Anthropic’s Opus 4.8 AI model discovered a critical logic error in Zcash that persisted undetected for four years and could have enabled the issuance of unlimited tokens, according to Shielded Labs, the nonprofit developer behind the privacy token. The vulnerability “has been remediated,” Zcash confirmed.

Zcash’s token price collapsed nearly 38% in the 24 hours following disclosure of the flaw. The discovery marks the first high-profile instance of an AI system uncovering a severe vulnerability in a major cryptocurrency protocol, raising urgent questions about the security posture of both blockchain networks and traditional banking infrastructure.
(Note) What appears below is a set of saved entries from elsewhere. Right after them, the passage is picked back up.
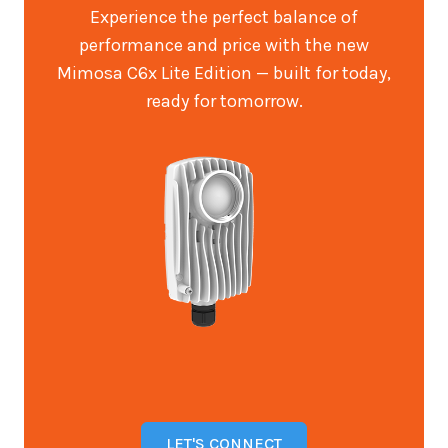
Experience the perfect balance of
performance and price with the new
Mimosa C6x Lite Edition — built for today,
ready for tomorrow.
LET'S CONNECT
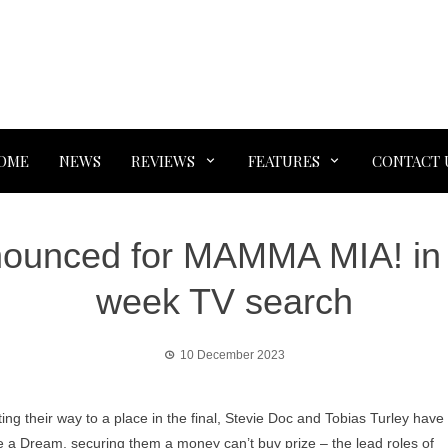
OME
NEWS
REVIEWS
FEATURES
CONTACT 
nounced for MAMMA MIA! in t
week TV search
10 December 2023
ing their way to a place in the final, Stevie Doc and Tobias Turley have
a Dream, securing them a money can’t buy prize – the lead roles of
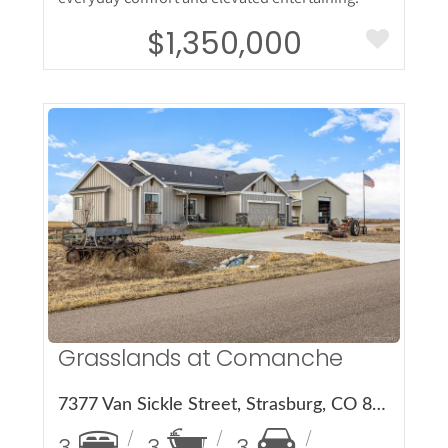
$1,350,000
More Details
Grasslands at Comanche
7377 Van Sickle Street, Strasburg, CO 80136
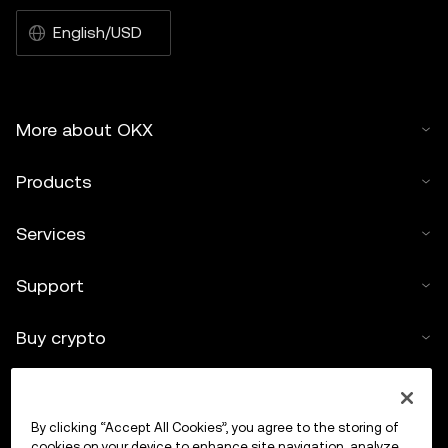
English/USD
More about OKX
Products
Services
Support
Buy crypto
Crypto calculator
By clicking “Accept All Cookies”, you agree to the storing of
Trade
cookies on your device to enhance site navigation, analyze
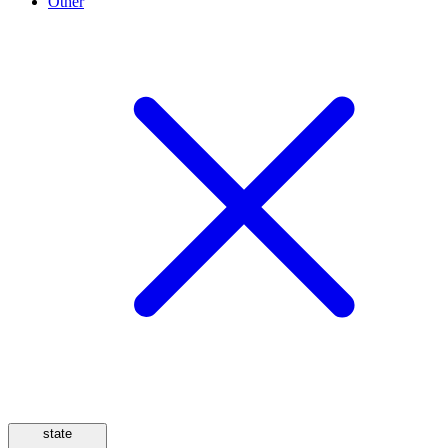
Other
state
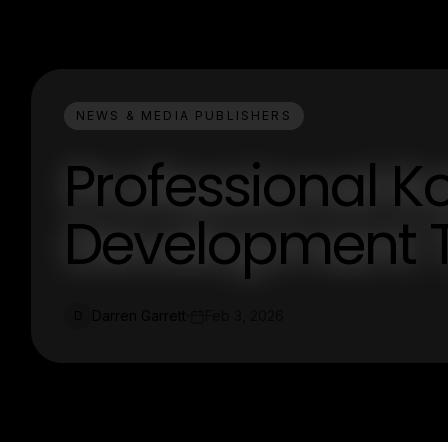
NEWS & MEDIA PUBLISHERS
Professional K
Development T
Darren Garrett
Feb 3, 2026
D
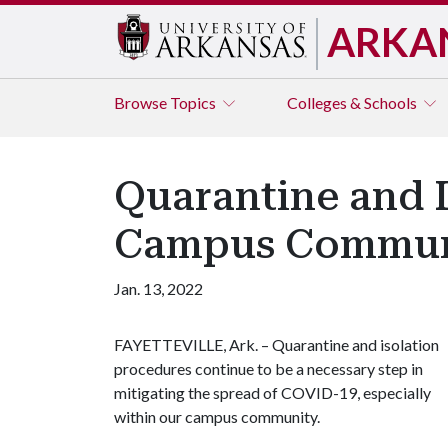
ARKA
Browse
Topics
Colleges & Schools
Quarantine and 
Campus Commun
Jan. 13, 2022
FAYETTEVILLE, Ark. – Quarantine and isolation
procedures continue to be a necessary step in
mitigating the spread of COVID-19, especially
within our campus community.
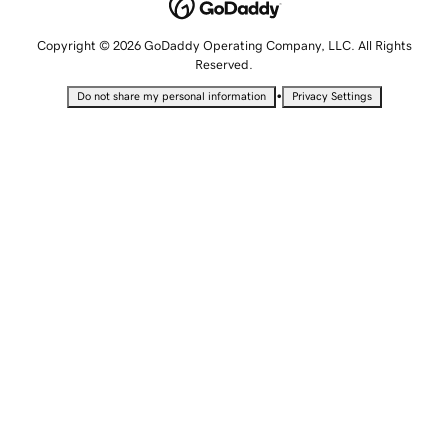
Copyright © 2026 GoDaddy Operating Company, LLC. All Rights
Reserved.
•
Do not share my personal information
Privacy Settings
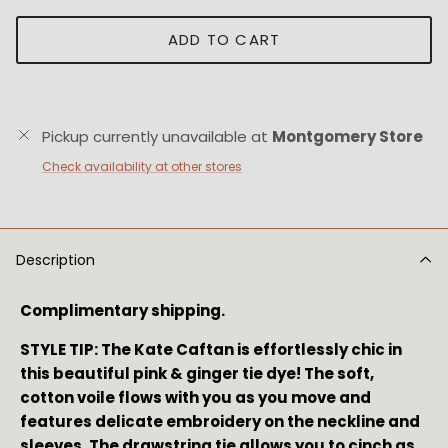
ADD TO CART
Pickup currently unavailable at
Montgomery Store
Check availability at other stores
Description
Complimentary shipping.
STYLE TIP: The Kate Caftan is effortlessly chic in
this beautiful pink & ginger tie dye! The soft,
cotton voile flows with you as you move and
features delicate embroidery on the neckline and
sleeves. The drawstring tie allows you to cinch as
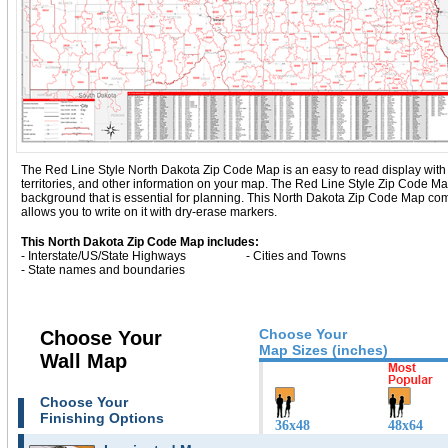
The Red Line Style North Dakota Zip Code Map is an easy to read display with bas
territories, and other information on your map. The Red Line Style Zip Code M
background that is essential for planning. This North Dakota Zip Code Map co
allows you to write on it with dry-erase markers.
This North Dakota Zip Code Map includes:
- Interstate/US/State Highways
- Cities and Towns
- State names and boundaries
Choose Your
Choose Your
Map Sizes (inches)
Wall Map
Choose Your
Finishing Options
36x48
48x64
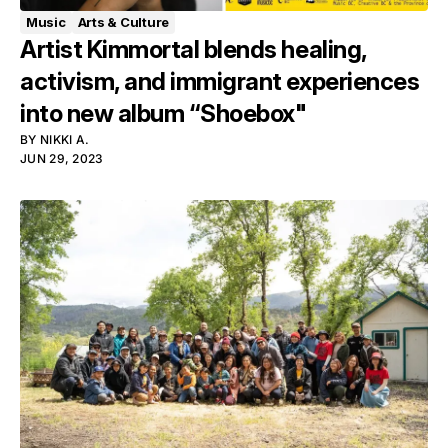
Music
Arts & Culture
Artist Kimmortal blends healing,
activism, and immigrant experiences
into new album “Shoebox"
BY
NIKKI A.
JUN 29, 2023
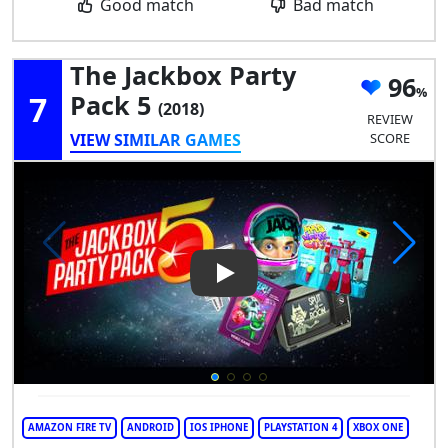
Good match
Bad match
The Jackbox Party
96
7
Pack 5
(2018)
REVIEW
VIEW SIMILAR GAMES
SCORE
Play Video: The Jackbox Party
AMAZON FIRE TV
ANDROID
IOS IPHONE
PLAYSTATION 4
XBOX ONE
Ben Goertzel, CEO of SingularityNET, said that “other cryptocurrencies are not vulnerable to this specific bug, which was a simple logic error in the Zcash implementation.” However, he cautioned that crypto projects “are certainly very much likely to possess similar vulnerabilities, which are likely to be found by AI tools in the coming weeks and months.” Goertzel extended the concern beyond crypto, noting that “software infrastructures of banks and other centralized institutions are also very likely to embody serious bugs to be found by AI tools in the near future as well.”
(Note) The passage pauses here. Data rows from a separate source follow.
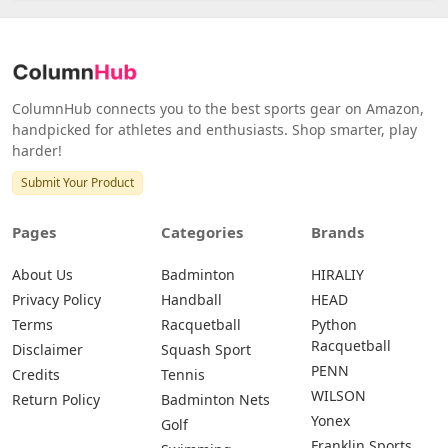
ColumnHub connects you to the best sports gear on Amazon,
handpicked for athletes and enthusiasts. Shop smarter, play
harder!
Submit Your Product
Pages
Categories
Brands
About Us
Badminton
HIRALIY
Privacy Policy
Handball
HEAD
Terms
Racquetball
Python
Racquetball
Disclaimer
Squash Sport
PENN
Credits
Tennis
WILSON
Return Policy
Badminton Nets
Yonex
Golf
Franklin Sports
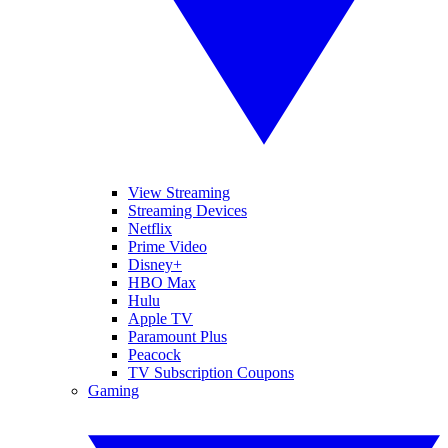
View Streaming
Streaming Devices
Netflix
Prime Video
Disney+
HBO Max
Hulu
Apple TV
Paramount Plus
Peacock
TV Subscription Coupons
Gaming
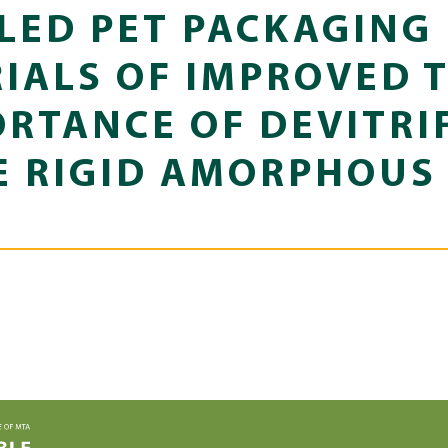
LED PET PACKAGING
IALS OF IMPROVED 
ORTANCE OF DEVITRI
E RIGID AMORPHOUS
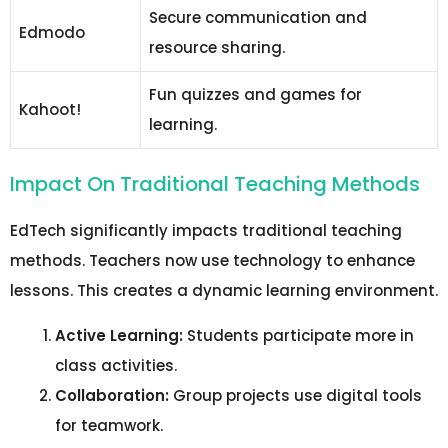
Secure communication and
Edmodo
resource sharing.
Fun quizzes and games for
Kahoot!
learning.
Impact On Traditional Teaching Methods
EdTech significantly impacts traditional teaching
methods. Teachers now use technology to enhance
lessons. This creates a dynamic learning environment.
Active Learning:
Students participate more in
class activities.
Collaboration:
Group projects use digital tools
for teamwork.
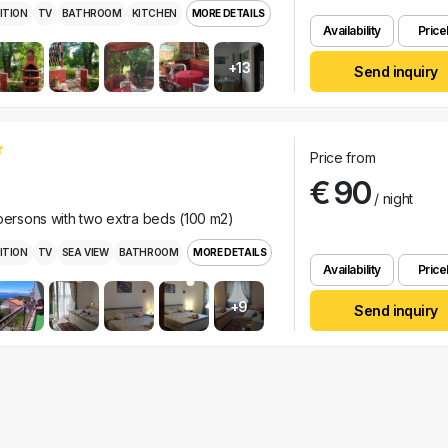
ITION
TV
BATHROOM
KITCHEN
MORE DETAILS
Availability
Pricel
+13
Send inquiry
Price from
€ 90
/ night
 persons with two extra beds (100 m2)
ITION
TV
SEA VIEW
BATHROOM
MORE DETAILS
Availability
Pricel
+9
Send inquiry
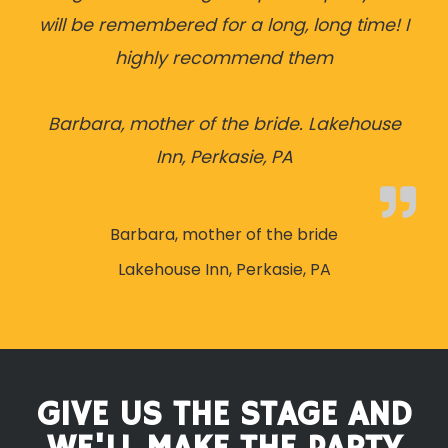
will be remembered for a long, long time! I
highly recommend them
Barbara, mother of the bride. Lakehouse
Inn, Perkasie, PA
Barbara, mother of the bride
Lakehouse Inn, Perkasie, PA
GIVE US THE STAGE AND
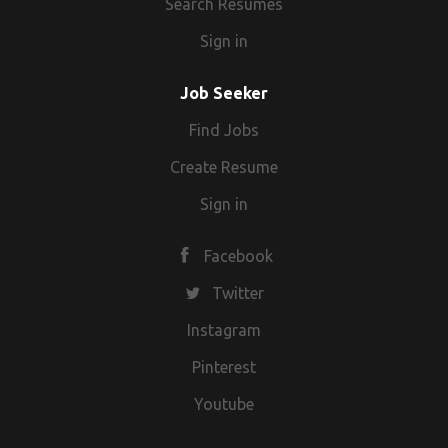
Search Resumes
Sign in
Job Seeker
Find Jobs
Create Resume
Sign in
Facebook
Twitter
Instagram
Pinterest
Youtube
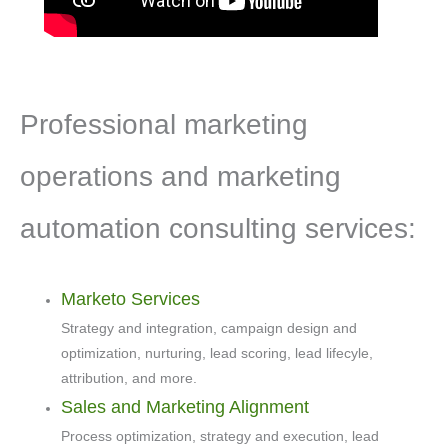
Professional marketing
operations and marketing
automation consulting services:
Marketo Services
Strategy and integration, campaign design and
optimization, nurturing, lead scoring, lead lifecyle,
attribution, and more.
Sales and Marketing Alignment
Process optimization, strategy and execution, lead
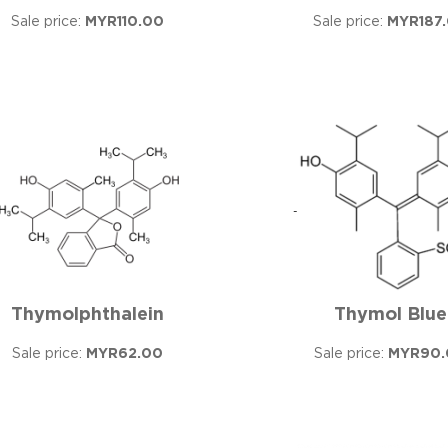
Sale price:
MYR110.00
Sale price:
MYR187
Thymolphthalein
Thymol Blue
Sale price:
MYR62.00
Sale price:
MYR90.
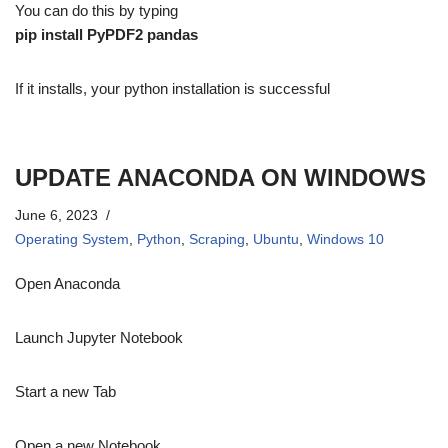
You can do this by typing
pip install PyPDF2 pandas
If it installs, your python installation is successful
UPDATE ANACONDA ON WINDOWS
June 6, 2023
Operating System
,
Python
,
Scraping
,
Ubuntu
,
Windows 10
Open Anaconda
Launch Jupyter Notebook
Start a new Tab
Open a new Notebook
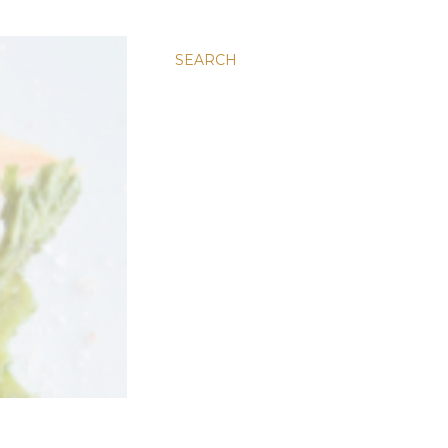
SEARCH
Haseeb Qureshi, Managing Partner at Dragonfly (an early Zcash investor), framed AI vulnerability discovery as an opportunity for systemic hardening. “While AI found this bug, AI will also deliver the fix for the whole category: formal verification,” Qureshi said. “I’m very bullish on this as the path to harden all software across the industry.”

Formal verification is the process of writing proofs of mathematical theorems that can be checked automatically. Vitalik Buterin, Ethereum co-founder, defined the technique and noted its potential for cryptographic systems. Qureshi stated that “formally verified cryptography can’t have implementation bugs by construction,” adding that “right now AI is surfacing vulnerabilities across all our software—browsers, OSes, and blockchains are no exception.”

Zcash has made formal verification a focus on its roadmap. However, the Rust programming language it uses supports formal verification, but developers rarely employ it because it requires additional effort. Core Rust libraries often rely on “unsafe” constructs that are difficult to verify. Rewriting these constructs to be safe could slow software performance, though advanced techniques like “supercompilation” may mitigate that cost.

Ronghui Gu, CEO and co-founder of CertiK, highlighted a new threat vector emerging from AI-driven security research. “We’re currently seeing an AI token consumption war in which hackers are highly motivated by profit,” Gu said. “To find an exploit, they can burn a massive number of AI tokens on a single target, such as a project or smart contract.” This dynamic pressures security firms that must defend hundreds of clients simultaneously, limiting the concentration of resources on individual targets.

Josh Swihart, CEO of ZODL and former CEO of Electric Coin Company, reframed the vulnerability as a catalyst for structural change. “The more interesting question is how we ensure that vulnerabilities never happen again,” Swihart said. “The best answer is formal verification.”

Anthropic is preparing to release a Mythos model described as more capable of identifying and chaining together weaknesses across systems, signaling an acceleration in AI-driven vulnerability discovery across software ecosystems.